Working data section start

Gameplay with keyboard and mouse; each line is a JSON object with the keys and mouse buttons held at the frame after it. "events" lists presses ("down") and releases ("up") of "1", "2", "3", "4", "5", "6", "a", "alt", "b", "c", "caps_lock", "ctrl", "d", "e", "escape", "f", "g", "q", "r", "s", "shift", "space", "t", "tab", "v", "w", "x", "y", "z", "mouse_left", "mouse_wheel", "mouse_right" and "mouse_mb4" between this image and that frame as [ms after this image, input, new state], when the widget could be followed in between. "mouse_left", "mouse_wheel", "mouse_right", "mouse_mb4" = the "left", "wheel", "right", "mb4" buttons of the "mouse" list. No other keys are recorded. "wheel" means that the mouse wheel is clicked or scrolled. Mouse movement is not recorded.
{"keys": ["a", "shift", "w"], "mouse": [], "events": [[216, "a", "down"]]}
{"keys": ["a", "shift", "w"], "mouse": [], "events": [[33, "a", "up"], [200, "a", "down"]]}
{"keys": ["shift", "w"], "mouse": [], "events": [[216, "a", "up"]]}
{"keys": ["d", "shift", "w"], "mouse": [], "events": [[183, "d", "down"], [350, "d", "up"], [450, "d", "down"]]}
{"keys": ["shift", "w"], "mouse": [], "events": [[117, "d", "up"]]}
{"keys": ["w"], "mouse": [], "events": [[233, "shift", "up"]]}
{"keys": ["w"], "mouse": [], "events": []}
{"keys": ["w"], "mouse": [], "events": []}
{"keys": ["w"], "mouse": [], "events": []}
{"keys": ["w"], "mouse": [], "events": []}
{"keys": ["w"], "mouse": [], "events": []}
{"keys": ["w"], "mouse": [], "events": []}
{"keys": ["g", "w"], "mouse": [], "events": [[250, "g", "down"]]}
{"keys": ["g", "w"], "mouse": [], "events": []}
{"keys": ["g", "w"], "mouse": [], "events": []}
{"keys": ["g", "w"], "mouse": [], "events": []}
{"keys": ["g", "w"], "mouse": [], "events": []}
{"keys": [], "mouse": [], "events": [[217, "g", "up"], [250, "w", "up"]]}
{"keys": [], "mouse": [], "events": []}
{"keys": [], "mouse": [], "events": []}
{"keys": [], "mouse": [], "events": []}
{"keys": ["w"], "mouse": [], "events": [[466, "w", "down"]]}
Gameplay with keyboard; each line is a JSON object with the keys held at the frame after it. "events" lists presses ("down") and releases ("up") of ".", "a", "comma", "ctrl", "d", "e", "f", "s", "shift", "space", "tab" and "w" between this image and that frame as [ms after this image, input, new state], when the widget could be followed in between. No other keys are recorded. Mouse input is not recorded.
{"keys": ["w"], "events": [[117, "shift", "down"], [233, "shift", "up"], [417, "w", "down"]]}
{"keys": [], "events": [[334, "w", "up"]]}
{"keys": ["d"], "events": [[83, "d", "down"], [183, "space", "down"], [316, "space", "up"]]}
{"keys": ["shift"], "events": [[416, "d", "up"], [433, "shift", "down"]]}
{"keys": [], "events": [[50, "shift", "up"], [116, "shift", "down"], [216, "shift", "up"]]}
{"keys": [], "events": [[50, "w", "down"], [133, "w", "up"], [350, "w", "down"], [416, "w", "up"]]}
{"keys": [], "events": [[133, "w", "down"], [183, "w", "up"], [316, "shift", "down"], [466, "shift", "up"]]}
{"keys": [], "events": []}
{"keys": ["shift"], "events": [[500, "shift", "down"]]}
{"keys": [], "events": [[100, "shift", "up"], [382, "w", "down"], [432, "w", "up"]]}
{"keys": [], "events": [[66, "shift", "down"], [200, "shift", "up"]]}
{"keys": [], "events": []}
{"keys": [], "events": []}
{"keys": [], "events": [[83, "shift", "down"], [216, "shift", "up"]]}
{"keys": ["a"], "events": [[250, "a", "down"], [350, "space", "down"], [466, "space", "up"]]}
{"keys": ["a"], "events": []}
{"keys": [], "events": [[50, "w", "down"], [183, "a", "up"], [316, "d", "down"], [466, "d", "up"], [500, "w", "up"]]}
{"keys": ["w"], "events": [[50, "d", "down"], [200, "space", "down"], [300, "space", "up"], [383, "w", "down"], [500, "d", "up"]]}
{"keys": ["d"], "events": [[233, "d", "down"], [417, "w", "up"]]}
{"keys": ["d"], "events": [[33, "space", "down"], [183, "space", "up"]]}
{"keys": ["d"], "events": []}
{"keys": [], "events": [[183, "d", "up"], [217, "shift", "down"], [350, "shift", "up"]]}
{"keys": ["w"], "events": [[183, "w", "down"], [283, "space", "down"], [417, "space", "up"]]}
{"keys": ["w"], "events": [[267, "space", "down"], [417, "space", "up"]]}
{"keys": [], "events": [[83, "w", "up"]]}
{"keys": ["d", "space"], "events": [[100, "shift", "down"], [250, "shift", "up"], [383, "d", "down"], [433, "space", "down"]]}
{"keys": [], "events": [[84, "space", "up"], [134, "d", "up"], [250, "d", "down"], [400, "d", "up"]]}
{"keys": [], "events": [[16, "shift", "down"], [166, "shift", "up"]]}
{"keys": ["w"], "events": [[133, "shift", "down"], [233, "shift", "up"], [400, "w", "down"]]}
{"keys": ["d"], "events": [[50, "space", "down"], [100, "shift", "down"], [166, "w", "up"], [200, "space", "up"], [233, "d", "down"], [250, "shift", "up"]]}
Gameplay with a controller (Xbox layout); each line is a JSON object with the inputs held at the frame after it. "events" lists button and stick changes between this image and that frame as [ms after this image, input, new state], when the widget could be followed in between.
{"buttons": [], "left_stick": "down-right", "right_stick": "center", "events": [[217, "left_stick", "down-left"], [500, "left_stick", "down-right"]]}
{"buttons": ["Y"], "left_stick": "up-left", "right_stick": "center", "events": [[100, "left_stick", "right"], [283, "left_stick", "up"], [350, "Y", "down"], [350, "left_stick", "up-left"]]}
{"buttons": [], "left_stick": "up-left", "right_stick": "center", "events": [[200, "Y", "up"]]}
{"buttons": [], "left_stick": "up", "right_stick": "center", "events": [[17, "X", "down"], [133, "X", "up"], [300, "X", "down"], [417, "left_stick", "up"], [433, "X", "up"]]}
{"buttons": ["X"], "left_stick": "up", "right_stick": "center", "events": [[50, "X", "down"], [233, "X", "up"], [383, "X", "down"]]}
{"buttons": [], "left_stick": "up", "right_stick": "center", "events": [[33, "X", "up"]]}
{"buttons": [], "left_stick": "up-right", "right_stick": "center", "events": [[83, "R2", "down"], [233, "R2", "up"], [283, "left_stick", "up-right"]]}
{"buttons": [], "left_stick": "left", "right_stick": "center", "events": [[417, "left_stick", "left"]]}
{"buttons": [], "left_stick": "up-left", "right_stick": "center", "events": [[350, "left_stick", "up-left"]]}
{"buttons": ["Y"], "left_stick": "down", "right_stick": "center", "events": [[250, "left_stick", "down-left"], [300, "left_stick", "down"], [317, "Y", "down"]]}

Working data section end

### Exercise brief:
Produce the whole listing once more, exactly.

### Completed exercise:
Gameplay with keyboard and mouse; each line is a JSON object with the keys and mouse buttons held at the frame after it. "events" lists presses ("down") and releases ("up") of "1", "2", "3", "4", "5", "6", "a", "alt", "b", "c", "caps_lock", "ctrl", "d", "e", "escape", "f", "g", "q", "r", "s", "shift", "space", "t", "tab", "v", "w", "x", "y", "z", "mouse_left", "mouse_wheel", "mouse_right" and "mouse_mb4" between this image and that frame as [ms after this image, input, new state], when the widget could be followed in between. "mouse_left", "mouse_wheel", "mouse_right", "mouse_mb4" = the "left", "wheel", "right", "mb4" buttons of the "mouse" list. No other keys are recorded. "wheel" means that the mouse wheel is clicked or scrolled. Mouse movement is not recorded.
{"keys": ["a", "shift", "w"], "mouse": [], "events": [[216, "a", "down"]]}
{"keys": ["a", "shift", "w"], "mouse": [], "events": [[33, "a", "up"], [200, "a", "down"]]}
{"keys": ["shift", "w"], "mouse": [], "events": [[216, "a", "up"]]}
{"keys": ["d", "shift", "w"], "mouse": [], "events": [[183, "d", "down"], [350, "d", "up"], [450, "d", "down"]]}
{"keys": ["shift", "w"], "mouse": [], "events": [[117, "d", "up"]]}
{"keys": ["w"], "mouse": [], "events": [[233, "shift", "up"]]}
{"keys": ["w"], "mouse": [], "events": []}
{"keys": ["w"], "mouse": [], "events": []}
{"keys": ["w"], "mouse": [], "events": []}
{"keys": ["w"], "mouse": [], "events": []}
{"keys": ["w"], "mouse": [], "events": []}
{"keys": ["w"], "mouse": [], "events": []}
{"keys": ["g", "w"], "mouse": [], "events": [[250, "g", "down"]]}
{"keys": ["g", "w"], "mouse": [], "events": []}
{"keys": ["g", "w"], "mouse": [], "events": []}
{"keys": ["g", "w"], "mouse": [], "events": []}
{"keys": ["g", "w"], "mouse": [], "events": []}
{"keys": [], "mouse": [], "events": [[217, "g", "up"], [250, "w", "up"]]}
{"keys": [], "mouse": [], "events": []}
{"keys": [], "mouse": [], "events": []}
{"keys": [], "mouse": [], "events": []}
{"keys": ["w"], "mouse": [], "events": [[466, "w", "down"]]}
Gameplay with keyboard; each line is a JSON object with the keys held at the frame after it. "events" lists presses ("down") and releases ("up") of ".", "a", "comma", "ctrl", "d", "e", "f", "s", "shift", "space", "tab" and "w" between this image and that frame as [ms after this image, input, new state], when the widget could be followed in between. No other keys are recorded. Mouse input is not recorded.
{"keys": ["w"], "events": [[117, "shift", "down"], [233, "shift", "up"], [417, "w", "down"]]}
{"keys": [], "events": [[334, "w", "up"]]}
{"keys": ["d"], "events": [[83, "d", "down"], [183, "space", "down"], [316, "space", "up"]]}
{"keys": ["shift"], "events": [[416, "d", "up"], [433, "shift", "down"]]}
{"keys": [], "events": [[50, "shift", "up"], [116, "shift", "down"], [216, "shift", "up"]]}
{"keys": [], "events": [[50, "w", "down"], [133, "w", "up"], [350, "w", "down"], [416, "w", "up"]]}
{"keys": [], "events": [[133, "w", "down"], [183, "w", "up"], [316, "shift", "down"], [466, "shift", "up"]]}
{"keys": [], "events": []}
{"keys": ["shift"], "events": [[500, "shift", "down"]]}
{"keys": [], "events": [[100, "shift", "up"], [382, "w", "down"], [432, "w", "up"]]}
{"keys": [], "events": [[66, "shift", "down"], [200, "shift", "up"]]}
{"keys": [], "events": []}
{"keys": [], "events": []}
{"keys": [], "events": [[83, "shift", "down"], [216, "shift", "up"]]}
{"keys": ["a"], "events": [[250, "a", "down"], [350, "space", "down"], [466, "space", "up"]]}
{"keys": ["a"], "events": []}
{"keys": [], "events": [[50, "w", "down"], [183, "a", "up"], [316, "d", "down"], [466, "d", "up"], [500, "w", "up"]]}
{"keys": ["w"], "events": [[50, "d", "down"], [200, "space", "down"], [300, "space", "up"], [383, "w", "down"], [500, "d", "up"]]}
{"keys": ["d"], "events": [[233, "d", "down"], [417, "w", "up"]]}
{"keys": ["d"], "events": [[33, "space", "down"], [183, "space", "up"]]}
{"keys": ["d"], "events": []}
{"keys": [], "events": [[183, "d", "up"], [217, "shift", "down"], [350, "shift", "up"]]}
{"keys": ["w"], "events": [[183, "w", "down"], [283, "space", "down"], [417, "space", "up"]]}
{"keys": ["w"], "events": [[267, "space", "down"], [417, "space", "up"]]}
{"keys": [], "events": [[83, "w", "up"]]}
{"keys": ["d", "space"], "events": [[100, "shift", "down"], [250, "shift", "up"], [383, "d", "down"], [433, "space", "down"]]}
{"keys": [], "events": [[84, "space", "up"], [134, "d", "up"], [250, "d", "down"], [400, "d", "up"]]}
{"keys": [], "events": [[16, "shift", "down"], [166, "shift", "up"]]}
{"keys": ["w"], "events": [[133, "shift", "down"], [233, "shift", "up"], [400, "w", "down"]]}
{"keys": ["d"], "events": [[50, "space", "down"], [100, "shift", "down"], [166, "w", "up"], [200, "space", "up"], [233, "d", "down"], [250, "shift", "up"]]}
Gameplay with a controller (Xbox layout); each line is a JSON object with the inputs held at the frame after it. "events" lists button and stick changes between this image and that frame as [ms after this image, input, new state], when the widget could be followed in between.
{"buttons": [], "left_stick": "down-right", "right_stick": "center", "events": [[217, "left_stick", "down-left"], [500, "left_stick", "down-right"]]}
{"buttons": ["Y"], "left_stick": "up-left", "right_stick": "center", "events": [[100, "left_stick", "right"], [283, "left_stick", "up"], [350, "Y", "down"], [350, "left_stick", "up-left"]]}
{"buttons": [], "left_stick": "up-left", "right_stick": "center", "events": [[200, "Y", "up"]]}
{"buttons": [], "left_stick": "up", "right_stick": "center", "events": [[17, "X", "down"], [133, "X", "up"], [300, "X", "down"], [417, "left_stick", "up"], [433, "X", "up"]]}
{"buttons": ["X"], "left_stick": "up", "right_stick": "center", "events": [[50, "X", "down"], [233, "X", "up"], [383, "X", "down"]]}
{"buttons": [], "left_stick": "up", "right_stick": "center", "events": [[33, "X", "up"]]}
{"buttons": [], "left_stick": "up-right", "right_stick": "center", "events": [[83, "R2", "down"], [233, "R2", "up"], [283, "left_stick", "up-right"]]}
{"buttons": [], "left_stick": "left", "right_stick": "center", "events": [[417, "left_stick", "left"]]}
{"buttons": [], "left_stick": "up-left", "right_stick": "center", "events": [[350, "left_stick", "up-left"]]}
{"buttons": ["Y"], "left_stick": "down", "right_stick": "center", "events": [[250, "left_stick", "down-left"], [300, "left_stick", "down"], [317, "Y", "down"]]}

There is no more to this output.